Now it’s back to being just a ballgame, one involving most of the best baseball players we have, so many of them young. That will be part of the beauty of the occasion. A celebration this old featuring all that young talent.
And the game will be played the night after the Home Run Derby, which will simply be the bomb at Coors Field on Monday night, largely because of the presence of Shohei Ohtani, the biggest star we have in sports right now, and that means any sport. And then he will not just hit in the game on Tuesday, he is also expected to pitch, something that has never happened in the 90 All-Star Games that have come before.
Joe Maddon, Ohtani’s manager, had a conversation with American League manager Kevin Cash to let him know that he is all-in on his star doing both.
"The conclusion is that he will pitch, but how it's going to happen has not been concluded," Maddon said. "There's different ways to do it, obviously. He could start the game or come in game-in-progress."
Shohei will be there Tuesday and so will Vlad Jr. and Tatis Jr. And we’ll watch them to see which one of them might give us a moment, and turn the All-Star Game itself into a Home Run Derby, for at least one swing of the bat that might be remembered.
You don’t have to go deep into baseball’s past to find the kind of framed moments that once defined what is sweetly still called the Midsummer Classic, in deference to the past, moments that sometimes occurred before the first pitch of the All-Star Game was thrown. No one will ever forget the scene at Fenway Park in 1999, one of the most memorable in all of baseball history. Members of the All-Century team and the ’99 All-Stars, all on the same field, the greatest collection of baseball names and baseball stars ever assembled on one field, crowded around Ted Williams in his golf cart, the last time the man known as Teddy Ballgame would ever be on that field. It was his last fine baseball moment.
The night before, you know who won the Derby at Fenway Park?
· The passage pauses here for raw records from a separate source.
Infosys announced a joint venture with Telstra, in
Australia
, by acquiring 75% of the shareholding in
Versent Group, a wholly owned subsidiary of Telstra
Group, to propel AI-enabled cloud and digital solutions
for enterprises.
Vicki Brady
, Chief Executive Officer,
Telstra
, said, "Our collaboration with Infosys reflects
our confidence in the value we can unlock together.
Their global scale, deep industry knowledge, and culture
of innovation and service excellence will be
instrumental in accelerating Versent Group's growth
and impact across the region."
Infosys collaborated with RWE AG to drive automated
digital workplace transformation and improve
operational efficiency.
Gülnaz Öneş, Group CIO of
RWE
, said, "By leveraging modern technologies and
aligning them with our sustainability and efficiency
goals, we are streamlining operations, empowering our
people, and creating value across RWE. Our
Junior Griffey, that’s who, just as Williams had predicted that he would.
Just eight years ago, there was the sight of the late Tom Seaver throwing out the first pitch at Citi Field when the All-Star Game came back to New York City, before Matt Harvey, whom we once thought would be the new Seaver, threw the first pitch for real that night.
And who will ever forget the night that Alex Rodriguez told Cal Ripken, over there at third base, to come play shortstop in Cal’s last All-Star Game, as Joe Torre waved Cal over there from the dugout? That was 2001, in the first inning.
Mariano Rivera waved goodbye at that All-Star Game in Citi Field. And Pedro Martinez struck out five of the six batters he faced in the ’99 game at Fenway, three of them future Hall of Famers. Shane Bieber struck out the side at Progressive Field in 2019 and ended up being the MVP of the night. Derek Jeter, in his first All-Star Game start, and with his usual flair for the dramatic, doubled off Randy Johnson his first time up and knocked in two runs and scored another.
Maybe Trevor Story, the hometown guy, will give us a moment on Tuesday night at Coors Field. Or Nolan Arenado, the Rockies star for so long, will have a moment of his own. Or Ohtani will give everybody what they want, and try to hit one to Steamboat Springs.
“One thing never changes,” Reggie Jackson told me once, when we were talking about that ball he hit off the light tower in old Tiger Stadium, in the All-Star Game played 50 years ago this week. “You don’t want to do something great in front of the country. You want to do it in front of the other guys on that field. You want to be great in front of them.”
Everybody on the field will get their chance this week. All of them looking for a moment. A lot has changed in the All-Star Game. Not that.